3/ 3rd party account access: PSD2 encourages new players to enter the payment market by mandating banks to “open up the bank account” to external parties, such as AISPs and PISPs.
4/ Prohibition of card surcharges: today’s bank practices are very different in surcharging card payment. A few countries ban it, others don’t. PSD2 wants to standardize this practice.
5/ Security of online payments and account access: PSD2 enforces new security requirements for electronic payments and account access. This both requires strong customer authentication and secure an open access to customer accounts (XSA2)
— New usage models
This brings two innovative usage models to bank customers:
- E-commerce payment: PSD2 will allow retailers to connect directly to the consumer bank account to initiate payment. This removes the need for intermediaries.
Personal account management: PSD2 will allow AISPs to offer a consolidated view accross all different accounts in a secure way resulting in a better customer insight.
— What is the timeline?
PSD2 was formally adopted by the EU Council of Ministers in December 2015 with a transposition deadline for all EU countries of January 2018.
— Why did banks take so long to start implementing PSD2?
Banks didn’t embrace PSD2 rapidly because they realized this would require a lot of investments, reduce their existing revenue streams and create an opportunity for new players.
— Which challenges will bank be facing while implementing PSD2?

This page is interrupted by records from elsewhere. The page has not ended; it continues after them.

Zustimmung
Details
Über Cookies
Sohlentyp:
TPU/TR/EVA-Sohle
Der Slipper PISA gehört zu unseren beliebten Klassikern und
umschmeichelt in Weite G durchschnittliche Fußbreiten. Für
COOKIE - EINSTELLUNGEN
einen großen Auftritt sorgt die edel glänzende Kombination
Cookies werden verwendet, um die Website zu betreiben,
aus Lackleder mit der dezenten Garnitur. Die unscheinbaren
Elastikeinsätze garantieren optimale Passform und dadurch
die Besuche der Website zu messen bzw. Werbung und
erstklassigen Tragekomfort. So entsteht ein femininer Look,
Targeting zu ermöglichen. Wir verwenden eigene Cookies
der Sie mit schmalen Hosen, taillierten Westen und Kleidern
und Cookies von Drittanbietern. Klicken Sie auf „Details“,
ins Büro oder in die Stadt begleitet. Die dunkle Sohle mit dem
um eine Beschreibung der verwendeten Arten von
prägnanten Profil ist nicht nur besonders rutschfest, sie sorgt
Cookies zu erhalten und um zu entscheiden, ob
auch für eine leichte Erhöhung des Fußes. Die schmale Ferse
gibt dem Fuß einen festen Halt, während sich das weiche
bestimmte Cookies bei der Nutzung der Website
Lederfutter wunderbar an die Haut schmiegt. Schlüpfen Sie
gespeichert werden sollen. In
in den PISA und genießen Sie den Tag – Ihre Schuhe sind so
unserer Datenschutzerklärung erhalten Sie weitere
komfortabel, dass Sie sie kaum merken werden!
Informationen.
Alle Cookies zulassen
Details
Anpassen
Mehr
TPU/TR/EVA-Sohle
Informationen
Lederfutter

Bank are siloed and most of them don’t offer access to the information stored in customer accounts. Banks will be the ones supporting the burden of evolving their systems, while most Third Party Providers have been using a modern stack since the beginning, requiring limited technical lifting.
Banks will need to open their systems using the modern API connectivity. APIs will provide the connectivity between retailers, banks and new players. This will create big opportunities for API Management solution vendors, which enterprise-grade solutions help expose internal services as APIs, secure those APIs, throttle the traffic to protect the performance of the internal systems, and manage the partner ecosystem.
— Who will gain from PSD2?
Users will gain the most by benefiting of new services, such as:
- connection with social networks to initiate a payment
- sending payment from messaging apps.
- share a bill at lunch and be notified on Facebook.
PSIPs and AISPs will be the winners if the banks don’t react and prefer the status quo. But banks can also see in this regulation a source of new opportunities to expand their business. They can for example create innovative services leveraging their new Digital Platform built with APIs. They can for example expose additional services leveraging their large partner ecosystem, they can also develop stronger interactions with their huge customer base by pushing the right content to their customers at the right time on their preferred device.